**Task brief**
When you copy the data that follows, reproduce every word exactly and leave out the images.

**Extracted records**
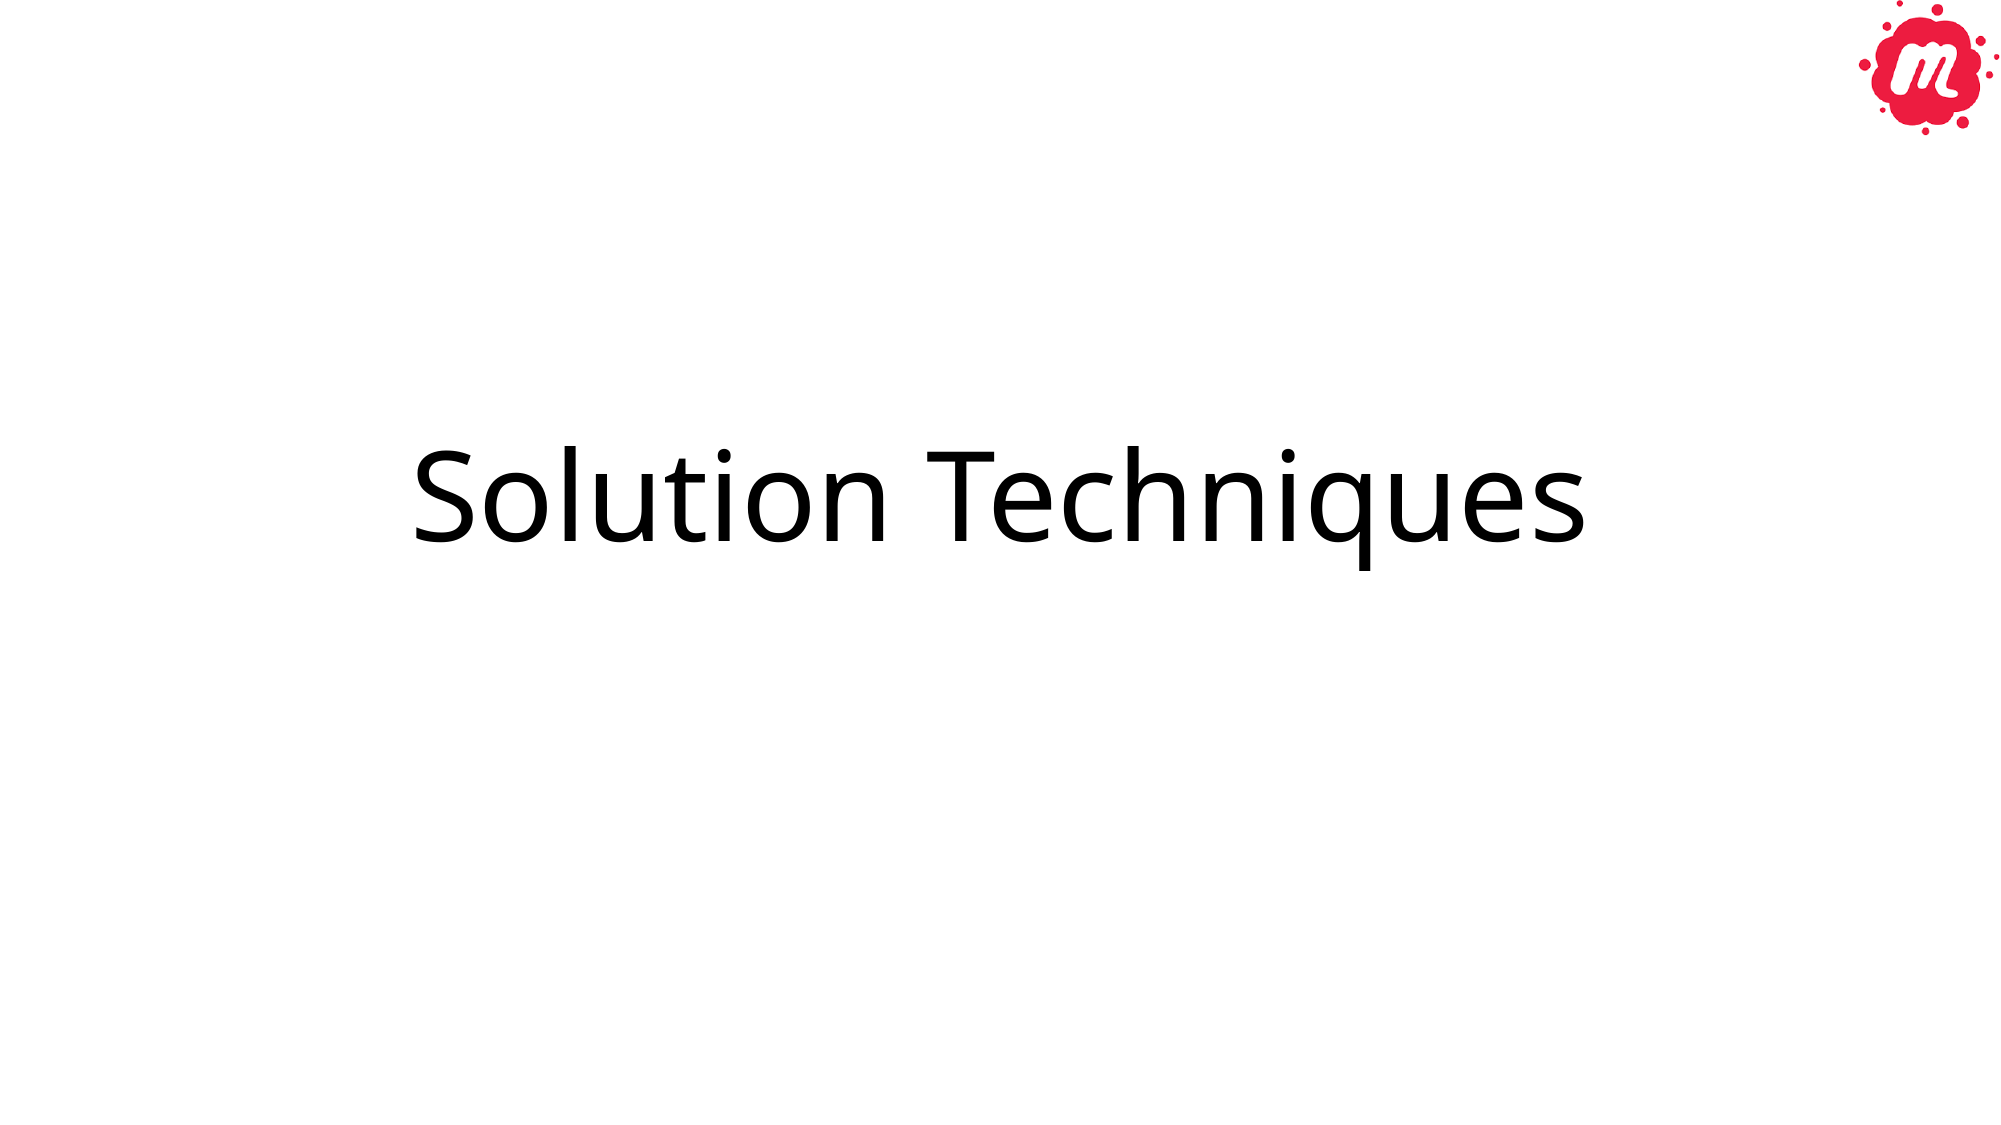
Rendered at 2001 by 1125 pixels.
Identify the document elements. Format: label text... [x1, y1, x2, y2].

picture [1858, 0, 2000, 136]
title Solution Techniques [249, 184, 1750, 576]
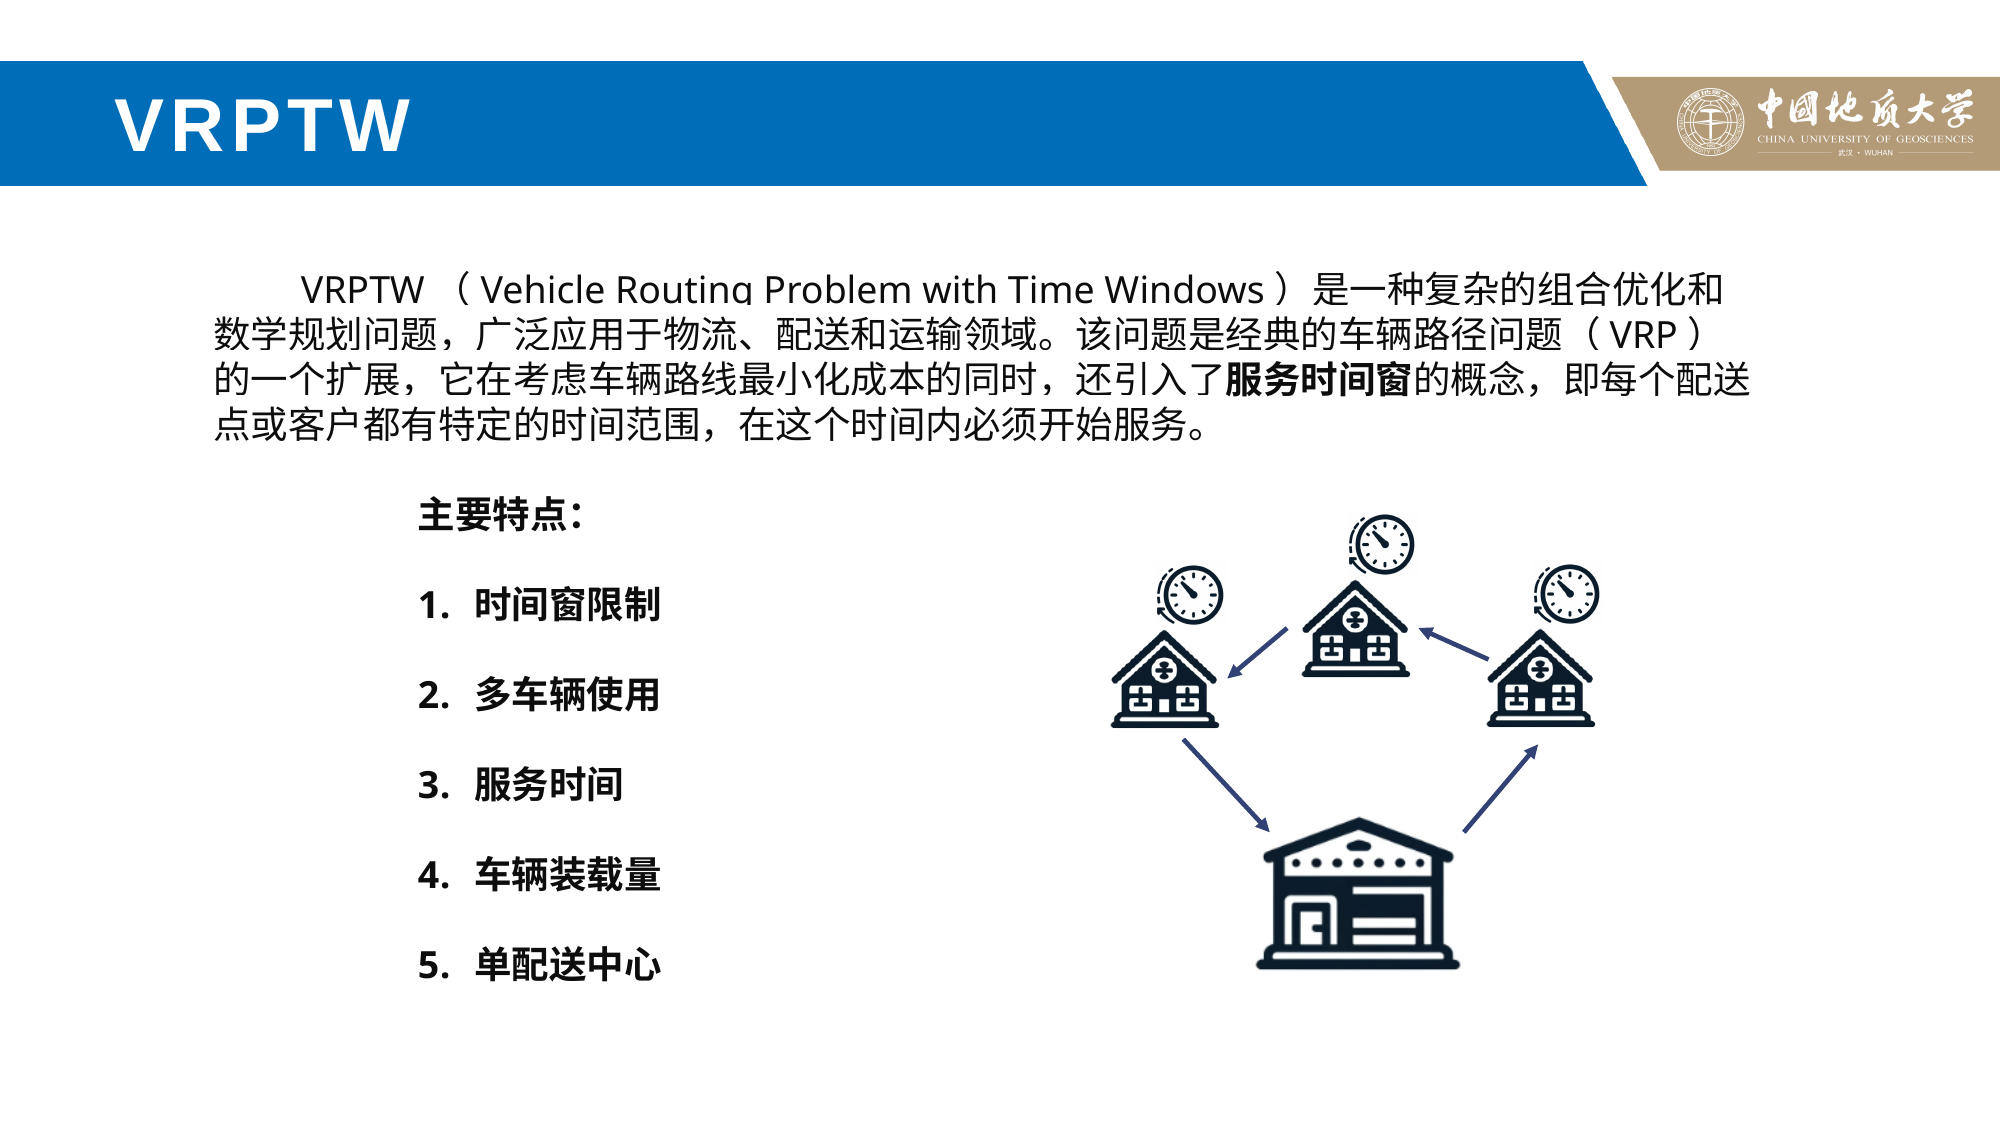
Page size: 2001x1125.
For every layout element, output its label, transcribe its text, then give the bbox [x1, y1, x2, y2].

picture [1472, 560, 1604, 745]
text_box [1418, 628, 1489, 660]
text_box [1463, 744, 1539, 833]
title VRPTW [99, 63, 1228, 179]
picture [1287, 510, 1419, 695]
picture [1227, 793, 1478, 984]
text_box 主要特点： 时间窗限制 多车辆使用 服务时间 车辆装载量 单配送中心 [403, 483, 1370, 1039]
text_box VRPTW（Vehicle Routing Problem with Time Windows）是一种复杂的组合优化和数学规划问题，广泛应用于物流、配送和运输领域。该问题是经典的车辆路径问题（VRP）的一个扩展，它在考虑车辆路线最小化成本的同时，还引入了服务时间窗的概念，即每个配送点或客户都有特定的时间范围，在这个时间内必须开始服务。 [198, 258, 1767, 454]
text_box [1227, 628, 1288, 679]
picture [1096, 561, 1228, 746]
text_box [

**Response to the exercise**
Rendered at 2001 by 1125 pixels.
Identify the document elements. Format: label text... [x1, y1, x2, y2].

picture [1858, 0, 2000, 136]
title Solution Techniques [249, 184, 1750, 576]
Page size: 2001x1125.
For every layout element, output its label, transcribe its text, then give the bbox [x1, y1, x2, y2].

picture [1472, 560, 1604, 745]
text_box [1418, 628, 1489, 660]
text_box [1463, 744, 1539, 833]
title VRPTW [99, 63, 1228, 179]
picture [1287, 510, 1419, 695]
picture [1227, 793, 1478, 984]
text_box 主要特点： 时间窗限制 多车辆使用 服务时间 车辆装载量 单配送中心 [403, 483, 1370, 1039]
text_box VRPTW（Vehicle Routing Problem with Time Windows）是一种复杂的组合优化和数学规划问题，广泛应用于物流、配送和运输领域。该问题是经典的车辆路径问题（VRP）的一个扩展，它在考虑车辆路线最小化成本的同时，还引入了服务时间窗的概念，即每个配送点或客户都有特定的时间范围，在这个时间内必须开始服务。 [198, 258, 1767, 454]
text_box [1227, 628, 1288, 679]
picture [1096, 561, 1228, 746]
text_box [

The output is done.